Gun battle flares as Israeli soldiers seek missing teens
Israeli forces traded gunfire with Palestinians on Thursday, the military said, in the fiercest street battles in the West Bank since a search began for three Israeli teenagers missing for a week.
Hospital officials said three Palestinians suffered bullet wounds in the overnight clashes in Jenin, a militant stronghold and the scene of deadly fighting during a Palestinian uprising a decade ago. There were no reported Israeli casualties.
In a statement, the military said about 300 Palestinians, including some who “hurled explosives and opened fire”, confronted soldiers who entered Jenin looking for the three seminary students.
Israel says the Hamas Islamist group abducted them last Thursday as they were hitchhiking near a Jewish settlement.
“The soldiers responded with live fire, identifying hits,” the statement said. It said 30 “terror suspects” were detained in the West Bank, bringing to 280 the number of Palestinians taken into custody over the past week.
Reuters photographers in Jenin heard heavy gunfire during the night but were kept away from the scene of the clashes by the Israeli army.
Israel has said its West Bank operation is two-fold: to find Gil-Ad Shaer and U.S.-Israeli national Naftali Fraenkel, both aged 16, and Eyal Yifrah, 19; and to deal a substantial blow to Hamas, a group dedicated to its destruction.
A statement issued by the office of Palestinian President Mahmoud Abbas accused Israel of using the teenagers' disappearance as “a pretext to impose tough punishment against our people and besiege them” in violation of international humanitarian law.
Israeli raids have spread from house-to-house searches in Hebron, a flashpoint town in the area where the three went missing, to raids across the West Bank of institutions believed to provide funding and other support for Hamas.
“The policy of collective punishment conducted by the occupation government against our people and our land requires condemnation by the whole world,” the Palestinian presidential statement said.
As part of the crackdown, Israel said on Thursday it was banning a British-based charity from operating in the West Bank, accusing Islamic Relief Worldwide (IRW) of being a source of funding for the Palestinian Hamas Islamist movement.
No comment was immediately available from the IRW in Britain. Officials in an affiliate office, International Relief in Palestine, in the Gaza Strip said they had no information about the Israeli decision.
At Bir Zeit University, near the Palestinian town of Ramallah, Israeli soldiers on Thursday seized Hamas posters and flags from a student group affiliated with Hamas.

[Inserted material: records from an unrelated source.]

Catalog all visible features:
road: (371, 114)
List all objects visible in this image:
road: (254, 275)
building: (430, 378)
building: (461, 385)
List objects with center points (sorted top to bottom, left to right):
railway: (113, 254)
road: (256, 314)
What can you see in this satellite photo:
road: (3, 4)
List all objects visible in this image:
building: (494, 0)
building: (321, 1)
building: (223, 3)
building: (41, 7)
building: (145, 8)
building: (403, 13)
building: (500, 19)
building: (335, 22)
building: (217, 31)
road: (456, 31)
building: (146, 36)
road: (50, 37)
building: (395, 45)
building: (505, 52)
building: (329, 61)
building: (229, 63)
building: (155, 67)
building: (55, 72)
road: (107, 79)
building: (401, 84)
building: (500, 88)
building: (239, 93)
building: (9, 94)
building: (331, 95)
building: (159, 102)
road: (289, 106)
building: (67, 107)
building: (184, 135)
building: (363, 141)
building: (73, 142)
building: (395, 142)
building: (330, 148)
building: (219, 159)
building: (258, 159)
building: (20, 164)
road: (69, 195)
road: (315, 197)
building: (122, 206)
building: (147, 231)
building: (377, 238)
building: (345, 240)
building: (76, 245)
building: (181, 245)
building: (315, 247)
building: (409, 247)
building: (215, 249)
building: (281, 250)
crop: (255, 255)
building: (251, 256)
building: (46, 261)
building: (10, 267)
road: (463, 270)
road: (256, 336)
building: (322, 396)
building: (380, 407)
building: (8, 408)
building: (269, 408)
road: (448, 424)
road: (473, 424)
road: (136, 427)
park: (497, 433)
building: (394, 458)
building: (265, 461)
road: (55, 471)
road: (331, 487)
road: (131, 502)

The military said that so far, soldiers have searched about 900 locations. There has been no word from the missing teenagers nor any public claim of responsibility or ransom demands – including by Hamas. Hamas, however, has not issued any denial of involvement.
In the Gaza Strip, a source in Hamas said five members of its armed wing were killed while on a “Jihadist mission”, a term the group uses to describe a non-combat incident such as an accidental explosion.
Abbas roundly condemned the kidnappers on Wednesday and promised to hold to account those responsible. His words in turn were denounced by Hamas and other factions, who accused him of betraying the national cause.
On Tuesday, Hamas and 10 other Palestinian factions issued a joint communique warning Israel that they would not “stay handcuffed” in the face of its West Bank dragnet – a threat of armed resistance.
Security experts expect the frustration of ordinary Palestinians at Israeli restrictions in the West Bank to mount as the Muslim fasting month of Ramadan is due to begin on June 28-29.